The pack does have a pocket that fits a hydration bladder perfectly.
|Performance good, Vaude better - & try a pack-it organizer||CJ3|
Nov 27, 2001 10:18 AM
I have a Performance Transit Eclipse back pack which works well, currently on sale at $49. ( http://www.performancebike.com/shop/Profile.html?SKU=11635 ). Roomy enough for your needs, bladder pocket, waist strap, rain cover. It works very well ( I prefer it over a messenger bag which doesn't distribute the mass in a balanced fashion ). The Vaude packs are the cadillacs of the genre - I have a siena which is just a water bag, but it is extremely well made and the mesh back is effective. Check out the Vaude site for their bike packs, but the pack will cost twice as much as the fully functional but less cool Performance pack.

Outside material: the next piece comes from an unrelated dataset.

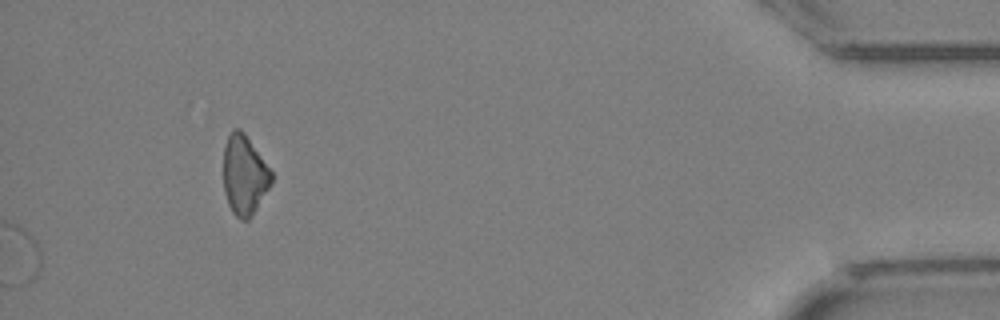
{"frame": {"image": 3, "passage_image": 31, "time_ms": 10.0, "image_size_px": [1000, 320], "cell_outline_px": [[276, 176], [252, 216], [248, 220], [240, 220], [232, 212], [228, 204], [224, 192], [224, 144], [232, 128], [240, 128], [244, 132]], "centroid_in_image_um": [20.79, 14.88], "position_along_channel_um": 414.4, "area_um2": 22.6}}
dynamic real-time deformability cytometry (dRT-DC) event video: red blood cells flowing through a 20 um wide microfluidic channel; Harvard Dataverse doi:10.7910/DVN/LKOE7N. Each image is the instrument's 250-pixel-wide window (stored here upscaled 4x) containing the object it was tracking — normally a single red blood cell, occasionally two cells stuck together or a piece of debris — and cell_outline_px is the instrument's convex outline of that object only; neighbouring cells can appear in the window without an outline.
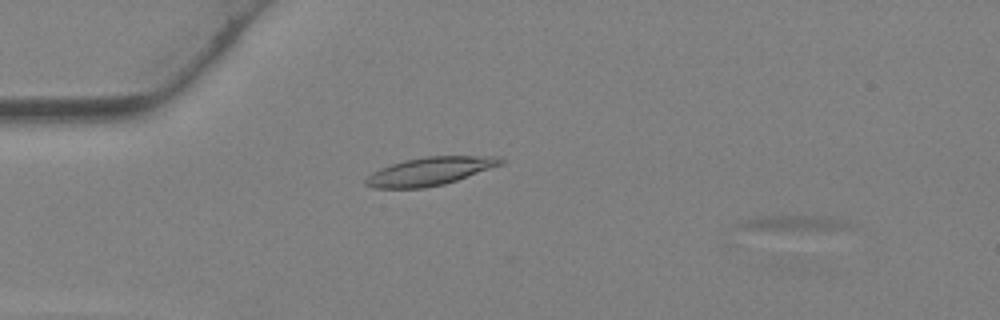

I do have one recommendation - Try the Eagle Creek Pack it organizer to carry your work clothes ( http://www.eaglecreek.com/packit.htm ). Two pieces of hard plastic provide a stiff base, surrounded by a nylon cover. You fold your shirt & Pants into the organizer, secure it tightly, and your clothes arrive wrinkle free. I use them to travel and to commute on the bike and they are great - hardly any additional weight.
|re: What Backpack?||Damocles|
Nov 27, 2001 12:59 PM
|I use a Ground Effect El Taco (about $45). |
It's more like a shoulder/courier bag, but it sits low so I don't have anything covering my back. It's more comfortable than any of the backpacks I have tried, and it takes a briefcase more easily.
|re: What Backpack?||bradp|
Nov 27, 2001 6:34 PM
|Thanks for all the sugestions!
I think I like the look of the Vaude Aeroflex type bags. I live in North Queensland, Austalia so the mesh air flow idea would be ideal in the lovely 90% humidity we have through summer.
I'm just not sure how to get a hold of them. I did find the dueter backpacks look quite similar, both of whcih have web sites which I have subsequently found.